Thursday, March 05, 2009

His necessary and sufficient realism

Toward the end of his novel, after Lolita has been stolen from him by Clare Quilty, Humbert Humbert returns briefly to Ramsdale. His object is to visit Quilty’s uncle, a dentist in town, hoping to learn the nephew’s whereabouts. He takes a room in the same downtown hotel where he had arrived with a bag more than five years before. Walking through the lobby on his way to the appointment with Dr. Quilty, he encounters Mrs. Chatfield, who pounces on him with a “harsh cry of recognition,” smiling fakely, her face “all aglow with evil curiosity.” Humbert imagines her asking whether he had “done to Dolly, perhaps, what Frank LaSalle, a fifty-year-old mechanic, had done to eleven-year-old Sally Horner in 1948?”

My student Courtney Reed, on a hunch, researched the case. What she found, in her words, was that the “story itself is eerily similar to the big idea of Lolita.” Here is the story. One day in June 1948, Florence Horner, also known as Sally, came home from school and asked her mother, Mrs. Ella Horner, an unemployed seamstress in Camden, N.J., if she could go to the Jersey Shore with two classmates and their father, a man named “Warner.” Sally was eleven. After talking to “Warner” on the phone, Mrs. Horner agreed to let her daughter go. On June 14, she walked Sally to the bus station where they met “Warner.” The man and the girl boarded the bus together and departed for the shore. Some time later, Mrs. Horner received a letter from Sally, saying that they were going to stay at the shore longer than originally planned. Then she wrote that “Warner” was moving to Baltimore and taking her along. Mrs. Horner finally became suspicious and contacted the local police. No trace of Sally or “Warner” could be found.

What Sally had not told her mother was that LaSalle had witnessed her stealing a five-cent copybook from a five-and-dime. Posing as an FBI agent, he threatened to send her to a juvenile detention center unless she agreed to go away with him. Accompanied by a young woman about twenty-five whom LaSalle called “Miss Robinson,” they fled immediately to Baltimore. Miss Robinson disappeared, and Sally posed as LaSalle’s daughter, enrolling in a Catholic school. “He told me that if I went back home, or they sent for me, of if I ran away I’d go to prison,” Sally later told authorities. From Baltimore they relocated to Dallas, where LaSalle worked as an auto mechanic and Sally once again enrolled in a local Catholic school, passing herself off as LaSalle’s daughter. After a stretch in Dallas, they drove to San Jose.
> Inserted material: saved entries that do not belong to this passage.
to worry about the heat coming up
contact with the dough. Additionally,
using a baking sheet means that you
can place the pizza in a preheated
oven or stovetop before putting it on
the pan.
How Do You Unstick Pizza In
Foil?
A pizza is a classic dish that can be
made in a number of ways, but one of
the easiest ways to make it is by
Finally, in March 1950, three weeks after arriving in San Jose, while staying in a motor court, Sally seized the opportunity of LaSalle’s having gone shopping to phone her older sister in Beverly, N.J., asking her to “send the FBI right away.” Santa Clara sheriff’s deputies arrived and arrested LaSalle when he returned from his shopping trip. Described by crime reporters as “thin-faced and gray-haired,” he protested that he was the girl’s legal guardian; he claimed to have married Mrs. Ella Horner back in New Jersey. Upon investigation, he turned out to have a long criminal record, including a conviction for rape and arrests for bigamy, indecent assault, and enticing minors. LaSalle initially denied Sally’s accusations of sexual intimacy or that she had held the girl against her will. Extradited to New Jersey, he unexpectedly confessed and plead guilty two weeks later, and was sentenced to thirty to thirty-five years for violating the state’s “Lindbergh law.”

Two and a half years later, Sally Horner died in an automobile accident. She was fifteen.

Nabokov liked to say that reality is the only word that should also be squeezed between the tongs of quotation marks. As I observed below, the colors that he assigned to Quilty’s cars were actual paint codes in American-made cars in the early fifties. And then this case, which bears such an uncanny similarity to the plot of Lolita that I almost suspect Nabokov of discovering in it the germ of his novel, and then concealing the source in a parenthetical sentence in an unimportant scene in a late chapter. Nabokov was a master illusionist—to conceal his necessary and sufficient realism.

2 comments:

R. T. Davis said...

Bravo to your student who did the innovative research. You must be gratified to have such a student in your class. Every now and then (but not often enough) I have the thrill of being pleasantly surprised by students. Then it makes a life in the classroom worthwhile.

Chrees said...

Wasn't for Lolita that Nabokov said his inspiration was an article about a zoo ape that, given drawing utensils, drew the bars on his cage? (I don't have my book available here at work) Given that he had worked on the book or had at least written a story with a germ of a Lolita-like story before 1948, I don't disbelieve him. But the LaSalle case must have crystallized how to approach writing Lolita.